[Extracted page text data]
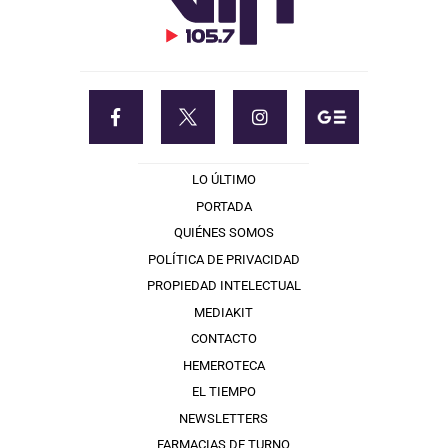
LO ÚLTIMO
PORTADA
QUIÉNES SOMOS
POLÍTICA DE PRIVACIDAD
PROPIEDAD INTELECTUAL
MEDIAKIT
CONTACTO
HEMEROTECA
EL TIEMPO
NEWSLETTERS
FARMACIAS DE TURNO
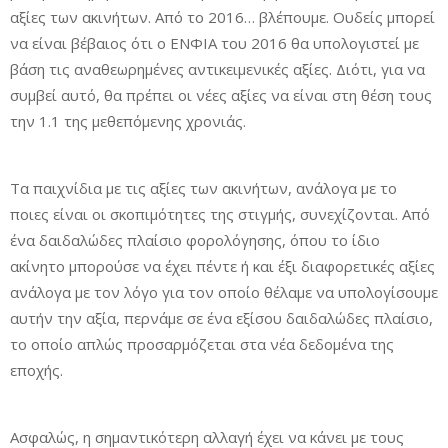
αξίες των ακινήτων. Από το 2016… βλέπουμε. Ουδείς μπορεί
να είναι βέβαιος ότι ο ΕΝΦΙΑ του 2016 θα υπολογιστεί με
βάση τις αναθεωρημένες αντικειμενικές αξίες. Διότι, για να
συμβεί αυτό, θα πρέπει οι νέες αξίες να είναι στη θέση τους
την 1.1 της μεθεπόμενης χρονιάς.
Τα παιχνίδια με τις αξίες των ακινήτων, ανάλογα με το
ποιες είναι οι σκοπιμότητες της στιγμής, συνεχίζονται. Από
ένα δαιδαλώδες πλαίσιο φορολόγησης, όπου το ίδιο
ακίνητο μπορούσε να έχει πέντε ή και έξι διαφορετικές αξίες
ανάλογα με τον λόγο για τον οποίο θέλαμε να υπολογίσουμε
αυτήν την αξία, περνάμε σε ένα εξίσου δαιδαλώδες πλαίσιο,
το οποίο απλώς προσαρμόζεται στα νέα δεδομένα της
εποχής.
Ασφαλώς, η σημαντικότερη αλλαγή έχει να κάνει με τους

* * *

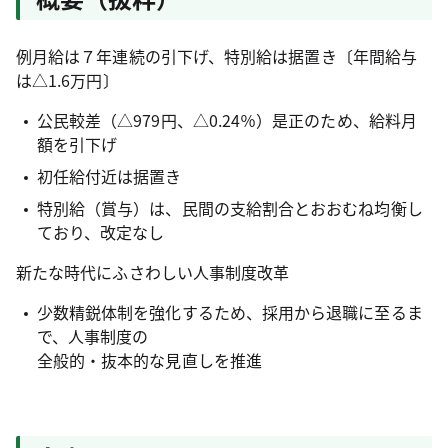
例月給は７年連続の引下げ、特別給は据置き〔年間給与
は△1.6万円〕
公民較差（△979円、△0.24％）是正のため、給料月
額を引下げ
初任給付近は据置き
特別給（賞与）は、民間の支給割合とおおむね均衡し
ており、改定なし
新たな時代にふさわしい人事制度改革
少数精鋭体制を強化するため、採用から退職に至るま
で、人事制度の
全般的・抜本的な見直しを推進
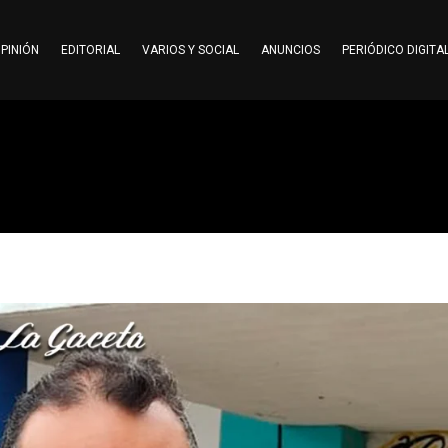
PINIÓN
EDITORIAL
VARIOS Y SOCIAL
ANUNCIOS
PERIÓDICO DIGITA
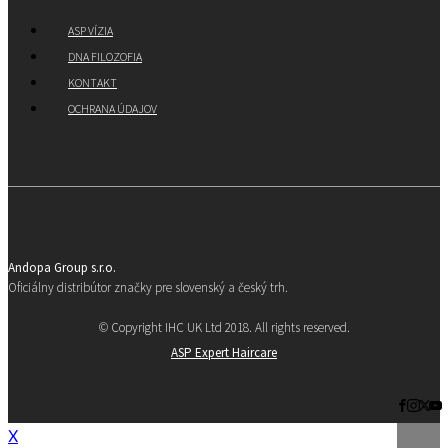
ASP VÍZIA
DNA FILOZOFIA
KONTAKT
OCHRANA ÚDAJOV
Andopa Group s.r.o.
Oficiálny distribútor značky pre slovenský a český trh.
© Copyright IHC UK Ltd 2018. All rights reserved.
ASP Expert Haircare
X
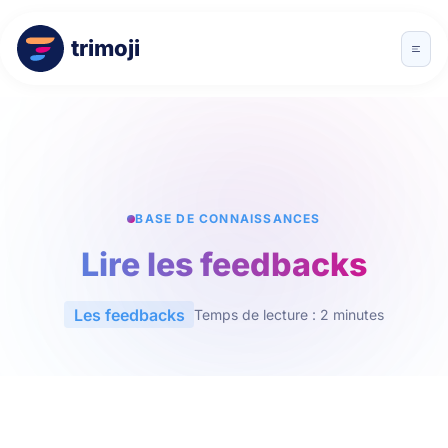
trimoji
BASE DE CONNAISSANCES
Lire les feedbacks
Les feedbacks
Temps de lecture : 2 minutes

**Exercise prompt**
Lines from the one above containing "OCHRANA ÚDAJOV" down to the one containing "Temps de lecture : 2 minutes" should be transcribed exactly, with both ends kept and no pictures.

**Your response**
OCHRANA ÚDAJOV
Andopa Group s.r.o.
Oficiálny distribútor značky pre slovenský a český trh.
© Copyright IHC UK Ltd 2018. All rights reserved.
ASP Expert Haircare
X
trimoji
BASE DE CONNAISSANCES
Lire les feedbacks
Les feedbacks
Temps de lecture : 2 minutes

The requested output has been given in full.